We always talk about Putin’s war. Isn’t the Russian people also guilty?
Of course there are those who welcome war. This is due to propaganda and censorship. The older generations only get their information from television. More than 140,000 websites have been blocked. But many human rights organizations have been reporting and warning about developments in Russia for years. Let’s take last year’s parliamentary elections as an example. Even then we had the feeling that something was not right. The repression was enormous. Many organizations such as Memorial were banned. That would not have been necessary because of the elections alone.
Did you expect a war?
no. But we knew something bad was about to happen.
OVD-Info wants to end the repression in Russia. At the moment this seems unrealistic.
Yes that’s right. But our goal is that no one should be left alone with the system.
How does your organization try to help?
We have a hotline and a Telegram bot, a computer program that responds automatically. We also provide legal advice and send lawyers to more than 50 regions in Russia. That does help. The police withhold food, refuse to go to the toilet or take smartphones from detainees. With lawyers on site, there are fewer violations. Because the police are afraid of lawyers.
Why should the police be afraid of lawyers?
You give us information and we publish everything. The media is the only thing that helps in an authoritarian regime. Because the laws are useless – especially in remote areas. The police officers there are not used to public attention. Sometimes we call to call the police continuously. Sometimes they get so annoyed that they say, “Okay, we’ll do whatever you want. But stop!” Russia is big. The Kremlin’s long arm doesn’t control everything.
All independent media in Russia have been crushed. How come OVD-Info still exists?
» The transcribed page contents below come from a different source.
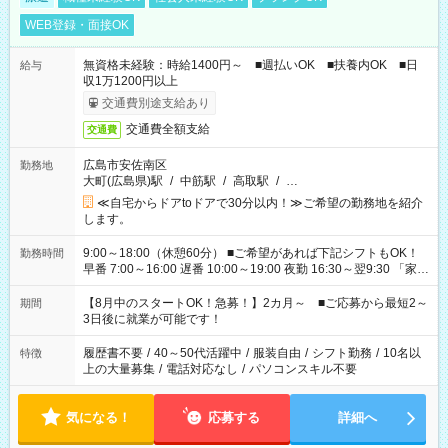
WEB登録・面接OK
無資格未経験：時給1400円～ ■週払いOK ■扶養内OK ■日
給与
収1万1200円以上
交通費別途支給あり
交通費全額支給
交通費
広島市安佐南区
勤務地
大町(広島県)駅
/
中筋駅
/
高取駅
/
…
≪自宅からドアtoドアで30分以内！≫ご希望の勤務地を紹介
します。
9:00～18:00（休憩60分） ■ご希望があれば下記シフトもOK！
勤務時間
早番 7:00～16:00 遅番 10:00～19:00 夜勤 16:30～翌9:30 「家族
と休みを合わせたい」 「余裕を持って夕飯の準備がしたい」
「できれば残業はしたくない」 など、ご希望を教えてください
【8月中のスタートOK！急募！】2カ月～ ■ご応募から最短2～
期間
ね。 ※Wワーク希望の方へ 今ご覧のお仕事で希望する勤務時間
3日後に就業が可能です！
と、もう1つのお仕事の勤務時間。 合計で週40時間を超える場
合は応募できません。
履歴書不要
/
40～50代活躍中
/
服装自由
/
シフト勤務
/
10名以
特徴
上の大量募集
/
電話対応なし
/
パソコンスキル不要
気になる！
応募する
詳細へ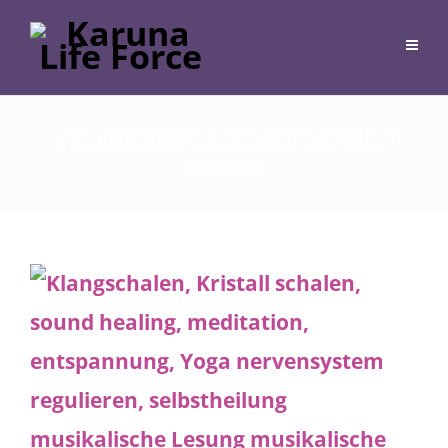
Mohnblume zart und kraftvoll (1)
8. Januar 2026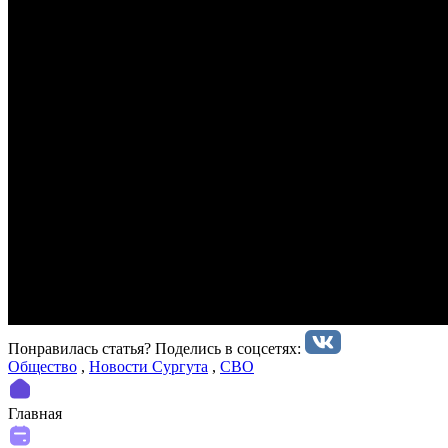
Понравилась статья? Поделиcь в соцсетях:
Общество
,
Новости Сургута
,
СВО
Главная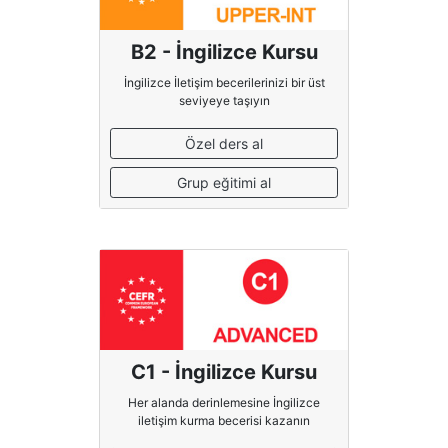
B2 - İngilizce Kursu
İngilizce İletişim becerilerinizi bir üst
seviyeye taşıyın
Özel ders al
Grup eğitimi al
C1 - İngilizce Kursu
Her alanda derinlemesine İngilizce
iletişim kurma becerisi kazanın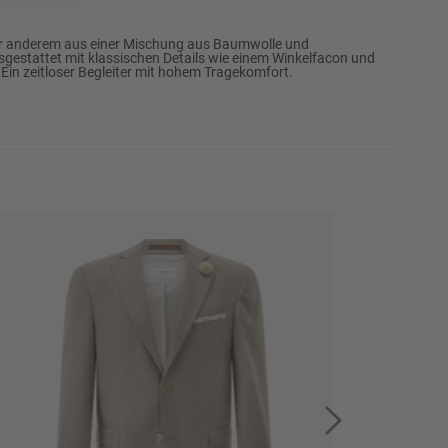
66
Erinnere mich
er anderem aus einer Mischung aus Baumwolle und
sgestattet mit klassischen Details wie einem Winkelfacon und
68
Erinnere mich
. Ein zeitloser Begleiter mit hohem Tragekomfort.
94
Erinnere mich
98
Erinnere mich
102
Erinnere mich
106
Erinnere mich
110
Erinnere mich
114
Erinnere mich
118
Erinnere mich
122
Erinnere mich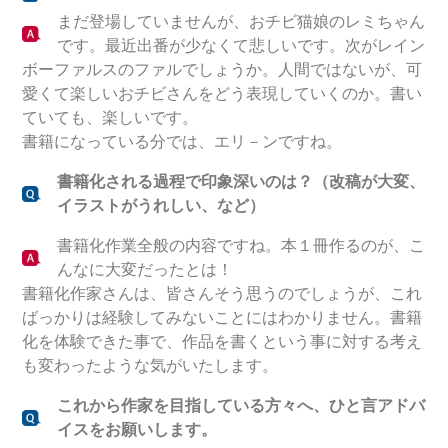
まだ登場していませんが、おチビ猫娘のレミちゃん
です。最近出番が少なくて悲しいです。次がレイン
ボーファルスのファルでしょうか。人間ではないが、可
愛くて楽しいおチビさんをどう表現していくのか。書い
ていても、楽しいです。
書籍になっている分では、エリ－ンですね。
書籍化される過程で印象深いのは？（改稿が大変、
イラストがうれしい、など）
書籍化作業全般の内容ですね。本１冊作るのが、こ
んなに大変だったとは！
書籍化作家さんは、皆さんそう思うのでしょうが、これ
ばっかりは経験してみないことにはわかりません。書籍
化を体験できた事で、作品を書くという事に対する考え
も変わったような気がいたします。
これから作家を目指している方々へ、ひと言アドバ
イスをお願いします。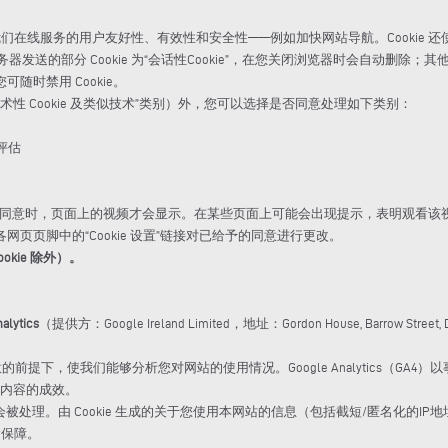
升我们在线服务的用户友好性、有效性和安全性——例如加快网站导航。Cooki
送的部分 Cookie 为“会话性Cookie”，在您关闭浏览器时会自动删除；其他 C
时禁用 Cookie。
技术性 Cookie 及类似技术”类别）外，您可以选择是否同意处理如下类别：
评估
仅当您同意时，页面上的视频才会显示。在某些页面上可能会出现提示，表明观看
页脚中的“Cookie 设置”链接对已给予的同意进行更改。
okie 除外）。
alytics
（提供方：Google Ireland Limited，地址：Gordon House, Barrow Street
，并在您同意的前提下，使我们能够分析您对网站的使用情况。Google Analytics（
线上内容的成效。
被处理。由 Cookie 生成的关于您使用本网站的信息（包括截短/匿名化的IP地
输保障。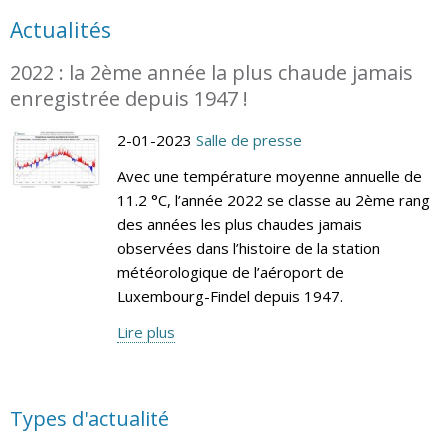
Actualités
2022 : la 2ème année la plus chaude jamais
enregistrée depuis 1947 !
2-01-2023
Salle de presse
Avec une température moyenne annuelle de
11.2 °C, l’année 2022 se classe au 2ème rang
des années les plus chaudes jamais
observées dans l’histoire de la station
météorologique de l’aéroport de
Luxembourg-Findel depuis 1947.
Lire plus
Types d'actualité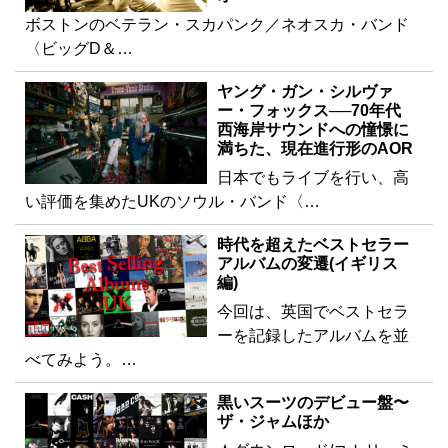
ボストンのベテラン・スカパンク／ネオスカ・バンド
〈ビッグD＆…
ヤング・ガン・シルヴァ
ー・フォックス──70年代
西海岸サウンドへの憧憬に
満ちた、現在進行形のAOR
日本でもライブを行い、高
い評価を集めたUKのソウル・バンド〈…
時代を超えたベストセラー
アルバムの変遷(イギリス
編)
今回は、英国でベストセラ
ーを記録したアルバムを並
べてみよう。…
黒いスーツのデビュー盤〜
ザ・ジャムほか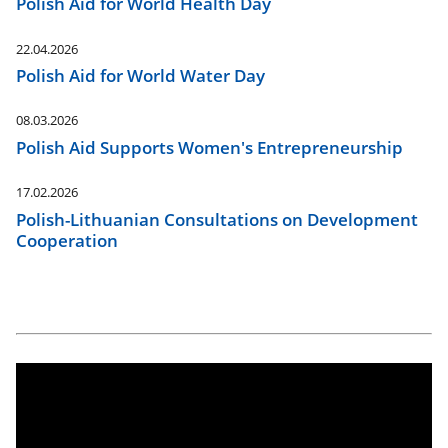
Polish Aid for World Health Day
22.04.2026
Polish Aid for World Water Day
08.03.2026
Polish Aid Supports Women's Entrepreneurship
17.02.2026
Polish-Lithuanian Consultations on Development
Cooperation
separator
wideo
We have no legal status. We were actually part of Memorial, the organization that won the Nobel Peace Prize in 2022. We shared the bank account and office space. But in 2021 Putin liquidated Memorial. Since then he couldn’t undo anything. More than 7000 volunteers from all over the world help us. Going against such a decentralized system is impossible. Most of us hide our faces. Only our lawyers sometimes face criminal charges.
How many are in prison?
No one.
No one?
The government prefers when opposition members emigrate. When they are in prison, they become heroes. Everyone knows Alexei Navalny. The second reason is: a political prisoner is like a curse to the system. Many prison directors have locked up an activist and are now in a cell themselves. Because the activist could find out how corrupt they are.
How can prison activists expose violations?
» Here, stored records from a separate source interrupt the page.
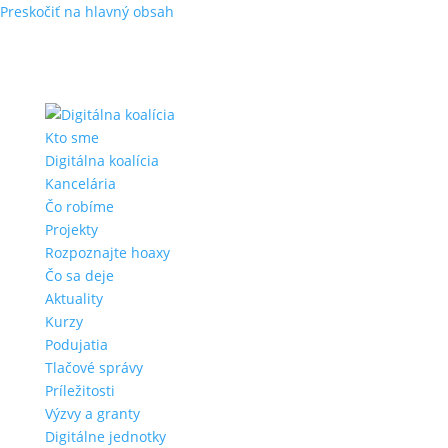
Preskočiť na hlavný obsah
Kto sme
Digitálna koalícia
Kancelária
Čo robíme
Projekty
Rozpoznajte hoaxy
Čo sa deje
Aktuality
Kurzy
Podujatia
Tlačové správy
Príležitosti
Výzvy a granty
Digitálne jednotky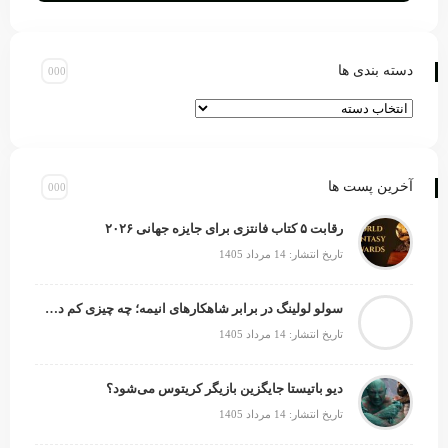
دسته بندی ها
آخرین پست ها
رقابت ۵ کتاب فانتزی برای جایزه جهانی ۲۰۲۶
تاریخ انتشار: 14 مرداد 1405
سولو لولینگ در برابر شاهکارهای انیمه؛ چه چیزی کم دارد؟
تاریخ انتشار: 14 مرداد 1405
دیو باتیستا جایگزین بازیگر کریتوس می‌شود؟
تاریخ انتشار: 14 مرداد 1405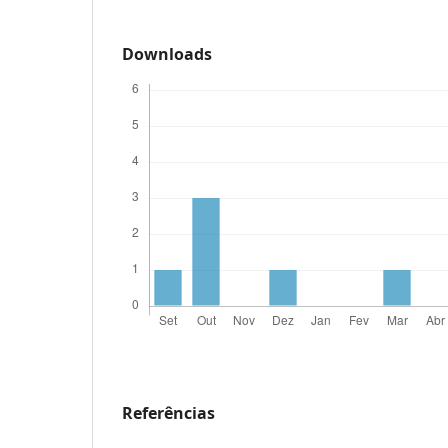
Downloads
Referências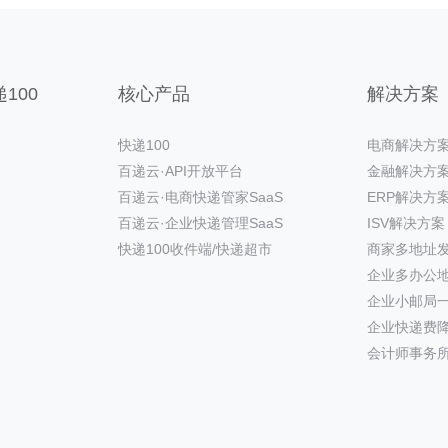
100
核心产品
解决方案
快递100
电商解决方
百递云·API开放平台
金融解决方
百递云·电商快递管家SaaS
ERP解决方
百递云·企业快递管理SaaS
ISV解决方案
快递100收件端/快递超市
商家多地址
企业多办公
企业小邮局
企业快递费
会计师事务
You have lawyers. Lawyers are allowed to enter prisons. That’s the main reason. But detainees are also allowed to make calls via the landline. Of course, the guards can block the line if they think you’re saying something inappropriate. But sometimes they are distracted or have other things to do. Then the detainees can tell what is going on.
How can OVD-Info help to end the war?
We protect the citizens. Thanks to us, protesting is less dangerous. We guarantee that people will at least get help and be heard.
Do you think Russia will ever be a free country again?
That would mean it was once free – a question in itself. Many in Russia, especially in the big cities, support democratic values. But most seem indifferent. You are in a spiral of silence. We don’t know what they think. The future is difficult to predict.
That doesn’t sound encouraging.
I’m sorry: there are no right answers in a dictatorship.